И Рэнье действительно понял, насколько далеко может зайти человек в своем шутовстве, когда в ходе служебного расследования стало ясно, что обвинение, фигурировавшее в личном деле Ла Марна, было ложным и сфабрикованным им самим.
Ла Марн был уволен из полиции по состоянию здоровья, а вскоре после этого подал в отставку и Рэнье. С тех пор они стали неразлучны.
— Педро, я просил еще порцию звука рога в глубине леса, и побольше.
— То, что вы делаете, просто отвратительно.
— Что?
— Я имею в виду Корею.
— Да здравствует Сталин!
— Люди приходят и уходят, а идеи остаются. Вы знаете, чего вам не хватает? Свободной Франции. Вместо нее вся эта чушь: Корея, крестовые походы. Знаешь, что тебе следовало бы сделать, Рэнье? Отправиться в Мексику и основать там Свободную Францию. Не стоит думать, что от де Голля не будет никакого толка. В следующий раз выиграет тот, кто первым дорвется до микрофона.
— Я тоже так считаю.
— Так что отправляйтесь основывать настоящую Францию где-нибудь в глубине тропического леса. И тогда она будет только наша — девственная и чистая. Сокровище сьерры Мадре.
— Социализм с человеческим лицом, — заметил Ла Марн. — Грезы любви.
— Фашист тоже может мечтать о любви.
— Что это вы себе позволяете? — возмутилась сидевшая рядом потаскуха.
— Речь идет не о вас, — успокоил ее Ла Марн. — В вашем случае идеологией даже не пахнет.

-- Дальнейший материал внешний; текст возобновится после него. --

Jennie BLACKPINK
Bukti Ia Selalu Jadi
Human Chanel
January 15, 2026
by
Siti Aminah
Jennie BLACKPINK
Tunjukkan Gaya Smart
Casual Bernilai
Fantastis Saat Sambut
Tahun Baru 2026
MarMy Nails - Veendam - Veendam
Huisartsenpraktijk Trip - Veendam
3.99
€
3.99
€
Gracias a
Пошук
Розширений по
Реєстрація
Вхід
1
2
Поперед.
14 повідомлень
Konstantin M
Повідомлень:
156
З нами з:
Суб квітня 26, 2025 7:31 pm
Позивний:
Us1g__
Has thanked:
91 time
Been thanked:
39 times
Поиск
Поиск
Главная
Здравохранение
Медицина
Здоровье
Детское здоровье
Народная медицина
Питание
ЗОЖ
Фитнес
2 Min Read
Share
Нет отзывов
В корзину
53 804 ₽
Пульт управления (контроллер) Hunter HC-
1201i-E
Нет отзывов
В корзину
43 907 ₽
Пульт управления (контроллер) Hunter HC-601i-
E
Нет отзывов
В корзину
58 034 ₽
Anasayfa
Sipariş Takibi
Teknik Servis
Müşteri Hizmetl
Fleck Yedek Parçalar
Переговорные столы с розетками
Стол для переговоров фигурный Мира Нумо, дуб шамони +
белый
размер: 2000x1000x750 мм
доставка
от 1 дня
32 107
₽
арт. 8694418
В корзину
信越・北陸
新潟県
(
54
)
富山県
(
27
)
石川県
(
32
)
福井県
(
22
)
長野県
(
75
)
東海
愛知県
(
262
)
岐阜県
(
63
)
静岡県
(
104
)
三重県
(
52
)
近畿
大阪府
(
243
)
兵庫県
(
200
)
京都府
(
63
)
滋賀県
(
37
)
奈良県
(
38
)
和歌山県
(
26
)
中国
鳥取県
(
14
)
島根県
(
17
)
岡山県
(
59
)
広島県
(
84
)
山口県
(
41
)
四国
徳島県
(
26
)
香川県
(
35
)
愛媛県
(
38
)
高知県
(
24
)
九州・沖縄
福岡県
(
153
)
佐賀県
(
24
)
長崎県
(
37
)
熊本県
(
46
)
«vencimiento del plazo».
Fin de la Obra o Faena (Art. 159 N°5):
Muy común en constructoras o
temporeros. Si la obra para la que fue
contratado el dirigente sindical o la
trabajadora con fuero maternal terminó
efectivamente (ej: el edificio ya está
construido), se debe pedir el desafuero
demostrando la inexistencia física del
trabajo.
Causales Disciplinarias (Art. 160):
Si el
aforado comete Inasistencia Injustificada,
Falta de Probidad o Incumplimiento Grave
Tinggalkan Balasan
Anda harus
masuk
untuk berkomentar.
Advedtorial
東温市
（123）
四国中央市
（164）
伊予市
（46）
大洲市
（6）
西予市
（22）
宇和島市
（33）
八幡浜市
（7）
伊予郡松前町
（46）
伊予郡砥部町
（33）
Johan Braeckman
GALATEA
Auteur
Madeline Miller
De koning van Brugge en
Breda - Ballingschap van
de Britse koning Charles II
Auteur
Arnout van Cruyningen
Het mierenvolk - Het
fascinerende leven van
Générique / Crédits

Группа туристов, в которых без труда можно было узнать англичан, вошла в бар и устроилась за одним из столиков. Их было человек десять, и они могли свободно занять два или три стола. «Привычка к жесткой экономии, — подумал Ла Марн. — Они всадили нам нож в спину в Мерс Эль-Кебире». Что же касается Рэнье, то тот всегда испытывал симпатию при виде любого англичанина, и причиной тому были Королевские военно-воздушные силы и битва за Англию. Он тут же вспомнил Ричарда Хиллари, Гая Гибсона и остальных товарищей по эскадрилье, на рассвете отправлявшихся на боевое задание в белых пуловерах и с шарфами вокруг шеи. Иногда он видел, как они исчезали в клубке яркого пламени, вспыхивавшего, словно маленькое солнце, рядом с его самолетом. При виде любого болвана из Манчестера память возвращала его в недавнее прошлое с той же легкостью, с какой кусок сахара поднимал на задние лапки дрессированную собачонку.
— Рене Мушотт, Мартель, Гедж, товарищи по Освобождению, — пробормотал Рэнье.
— Бельмонт, Манолет, Домингэн, — в пику ему произнес Ла Марн.
— Они точно устроят корриду на аренах Симье, — сказала девка.
— Жаль, что она проститутка, — проворчал Ла Марн.
— Послушайте, вы! — возмущенно взвизгнула его соседка. — Соображайте, что говорите!
— Прошу прощения, мадмуазель, — извинился Ла Марн. — Поверьте, я вовсе не вас имел в виду. Я думал о человечестве в целом.
— А-а, тогда ладно, — успокоилась жрица любви.
— Выпьем еще что-нибудь? — предложил Ла Марн.
— То же самое, — отозвался Рэнье. — Всегда то же самое. До последнего вздоха.
— Педро, — сказал Ла Марн, — еще один «Бурбон-Парм» и «Орлеан-Браганс», раз уж мы в такой благородной компании.
Педро наполнил стаканы.
— Кортеж! — закричал кто-то. Все вскочили со своих мест.